Collins for Our Future, the county executive’s campaign fund, has accepted $7,445 in contributions from the Manhattan law firm Hawkins Delafield & Wood, according to campaign finance disclosure forms filed with the New York State Board of Elections. Friends of Mark Poloncarz has accepted $2,075 from the firm.

Hawkins Delafield & Wood has acted as bond counsel to both the Erie County Fiscal Stability Auhtority and the Erie County Industrial Developent Agency.

Campaign Finance Among the Formers

In years past, we’ve enjoyed perusing disclosure filings from the the still fat campaign accounts of Tony Masiello, Buffalo’s former mayor, in order to ascertain what restaurants he was favoring in a given six-month period. It seems, however, that Tony either has ceased to dine out or is paying his checks from some other account: There were no restaurants on his expenditures list as of mid-July, just some hefty contributions to a number of charities; donations to the campaigns of Tim Kennedy, Brian Higgins, Dave Manz, and Mark Grisanti; and a whopping federal tax bill of $16,557. Five and a half years after he left office, Masiello’s campaign account still boasts $437,259.96.
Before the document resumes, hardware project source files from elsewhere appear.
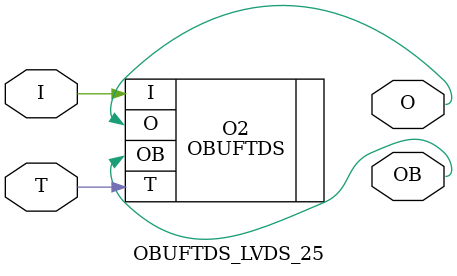
<source format=v>


`timescale  1 ps / 1 ps


module OBUFTDS_LVDS_25 (O, OB, I, T);

    output O, OB;

    input  I, T;

	OBUFTDS #(.IOSTANDARD("LVDS_25")) O2 (.O(O), .I(I), .OB(OB), .T(T));


endmodule



</source>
• That gives Masiello the lead over former Erie County Executive Joel Giambra, whose account stood at $414,952.08, as of the last filing deadline. Giambra has been burning through his checkbook in the last six months, spreading donations among 17 different candidates, in addition to handful of charitable contributions.

• Former State Senator Antoine Thompson reports having raised $3,650.34 and spent $3,474.95 in the first six months of 2011, which careful husbandry leaves his campaign account $12,396.50 in debt.

• Former Assemblyman Sam started his new job in Cuomo administration, as vice president for regional development with the Empire State Development Corporation, on August 1. Hoyt has not filed a July 2011 campaign finance disclosure statement. For shame. Though, it must be noted, he only had about $400 on hand in mid-January. The Democratic nominee to succeed Hoyt, long-time supporter and former Erie County Legislature chief of staff Sean Ryan, had not enagaged in any fundraising or expenditures as of the filing deadline.

• These guys aren’t former anythings, but we’ll include them nonetheless: Kenneth Phillips, who was given the Erie County Democratic Party’s blessing to primary incumbent North District Councilman Joe Golombek two weeks ago, has managed to dig up a little money: He’s raised $2,303.26 and spent $1,332.35. Golombek, unsurprisingly, has more than just incumbency and name recognition on his sidde: He’s also got almost $17,000.